In the nonprofit version of the Nixon policy patent rights clause, this point is made clear. The patent rights clause is indifferent whether the nonprofit or its employee-inventor owns any particular invention.
And the subcontracting provisions make clear that each subcontractor and its employees are subject to the patent rights clause.
The patent agreement, then, in the Nixon codification to “effectuate” the provisions of the patent rights clause, has to do with the disclosure of inventions to the federal government, initiating the process of determining whether the government will permit the owner of an invention made with federal support to retain that ownership. As is evident from the parallelism with the requirement in the subcontracting requirements, the purpose of the patent agreement is to make the subcontractors employees subject to the patent rights clause along with the subcontractor. That is the purpose of the patent agreement, then, with regard to the prime contractor. It does not matter to the federal government whether an inventor owns or the inventor’s employer owns any given invention–what matters is that both employer and inventor are subject to the patent rights clause, whatever other relationship they may have with regard to the disposition of inventions.

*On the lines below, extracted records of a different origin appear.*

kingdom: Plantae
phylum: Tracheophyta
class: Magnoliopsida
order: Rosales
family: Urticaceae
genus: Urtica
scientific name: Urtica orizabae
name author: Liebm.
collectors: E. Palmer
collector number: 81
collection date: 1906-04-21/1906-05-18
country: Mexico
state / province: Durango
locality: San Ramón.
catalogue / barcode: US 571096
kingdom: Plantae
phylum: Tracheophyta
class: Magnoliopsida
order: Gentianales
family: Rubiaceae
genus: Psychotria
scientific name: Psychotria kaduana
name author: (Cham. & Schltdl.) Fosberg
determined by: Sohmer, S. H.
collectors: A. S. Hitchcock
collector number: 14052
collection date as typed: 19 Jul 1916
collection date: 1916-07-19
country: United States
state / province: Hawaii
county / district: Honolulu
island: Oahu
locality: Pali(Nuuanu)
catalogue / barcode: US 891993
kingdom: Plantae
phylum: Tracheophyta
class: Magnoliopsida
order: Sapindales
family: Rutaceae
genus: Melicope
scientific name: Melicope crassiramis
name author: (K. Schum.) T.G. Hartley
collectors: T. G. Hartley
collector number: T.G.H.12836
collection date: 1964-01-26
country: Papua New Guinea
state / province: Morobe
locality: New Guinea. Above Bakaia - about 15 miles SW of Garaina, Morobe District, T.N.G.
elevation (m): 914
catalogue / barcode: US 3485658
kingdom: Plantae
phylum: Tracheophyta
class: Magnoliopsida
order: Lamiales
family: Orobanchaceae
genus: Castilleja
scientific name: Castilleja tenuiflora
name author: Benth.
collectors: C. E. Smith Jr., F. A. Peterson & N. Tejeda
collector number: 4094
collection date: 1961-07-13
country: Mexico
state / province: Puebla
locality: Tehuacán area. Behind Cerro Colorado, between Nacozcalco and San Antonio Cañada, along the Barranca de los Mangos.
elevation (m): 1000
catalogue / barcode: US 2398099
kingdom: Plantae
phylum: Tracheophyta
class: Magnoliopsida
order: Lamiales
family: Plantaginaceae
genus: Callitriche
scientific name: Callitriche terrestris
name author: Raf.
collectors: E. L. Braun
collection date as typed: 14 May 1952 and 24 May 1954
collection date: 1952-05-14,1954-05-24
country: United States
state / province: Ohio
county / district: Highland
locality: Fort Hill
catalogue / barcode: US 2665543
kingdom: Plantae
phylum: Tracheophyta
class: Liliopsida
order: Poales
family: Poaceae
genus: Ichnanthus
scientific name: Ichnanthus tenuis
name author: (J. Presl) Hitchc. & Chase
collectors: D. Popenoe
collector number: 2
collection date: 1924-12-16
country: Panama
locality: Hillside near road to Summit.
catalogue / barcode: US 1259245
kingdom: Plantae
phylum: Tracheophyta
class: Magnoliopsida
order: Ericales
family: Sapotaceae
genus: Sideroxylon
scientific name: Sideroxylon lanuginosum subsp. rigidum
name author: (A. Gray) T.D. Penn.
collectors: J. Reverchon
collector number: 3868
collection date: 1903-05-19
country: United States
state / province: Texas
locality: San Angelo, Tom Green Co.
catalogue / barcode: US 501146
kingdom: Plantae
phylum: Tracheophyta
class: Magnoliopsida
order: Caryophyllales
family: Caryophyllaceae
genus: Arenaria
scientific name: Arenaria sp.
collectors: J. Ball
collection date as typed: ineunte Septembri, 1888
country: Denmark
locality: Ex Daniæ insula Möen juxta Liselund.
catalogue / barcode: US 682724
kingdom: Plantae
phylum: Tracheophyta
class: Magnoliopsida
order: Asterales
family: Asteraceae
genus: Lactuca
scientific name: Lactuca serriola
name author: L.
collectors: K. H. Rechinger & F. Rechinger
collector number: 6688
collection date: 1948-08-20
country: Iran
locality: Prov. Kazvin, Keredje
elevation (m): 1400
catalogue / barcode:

The FPR then packs this home in its procedure for determining whether a contractor may retain greater rights in an invention (1-9.109-6):
“[T]he term contractor shall be understood to also mean the employee-inventor.” The FPR uses “Contractor” and “employee-inventor” but it is clear that whenever an employee-inventor owns an invention and does not have a duty to assign that invention to the Contractor, the employee-inventor is subject to the patent rights clause and is, for the duties that the employee-inventor has under the patent rights clause to be treated as a contractor–and indeed is a contractor.
This is just what goes on with Bayh-Dole’s standard patent rights clause written agreement requirement at 37 CFR 401.14(f)(2). That written agreement is not a patent agreement under which employees are forced to assign rights in inventions to the Contractor, but rather is the patent agreement of the FPR, which makes employee-inventors subject to the patent rights clause by action of their employers–by substitution of parties. The inventors become parties to the funding agreement–contractors–and their inventions then are subject inventions–inventions “of the contractor.” It’s just that the contractor is not the Contractor, if you follow; it’s the employee-inventor as contractor.
[If you have got this far, then you might consider how problematic it is for NIST to claim–as it did in May 2018–that the Reagan executive order simply extends Bayh-Dole to all federal funding agreements for research and development, and then harmonizes Bayh-Dole’s regulations to include all contractors to make it appear that this is the case. Clearly, Reagan’s executive order does not extend Bayh-Dole–it does something similar, but not Bayh-Dole. Clearly, Reagan’s executive order cannot preempt federal statutes, though it can at least change the effect of 15 USC 2218(d), which cites the Nixon patent policy as amended in the Federal Register, which is what Reagan’s executive order apparently does. NIST essentially creates new law to its liking through regulatory nonsense.]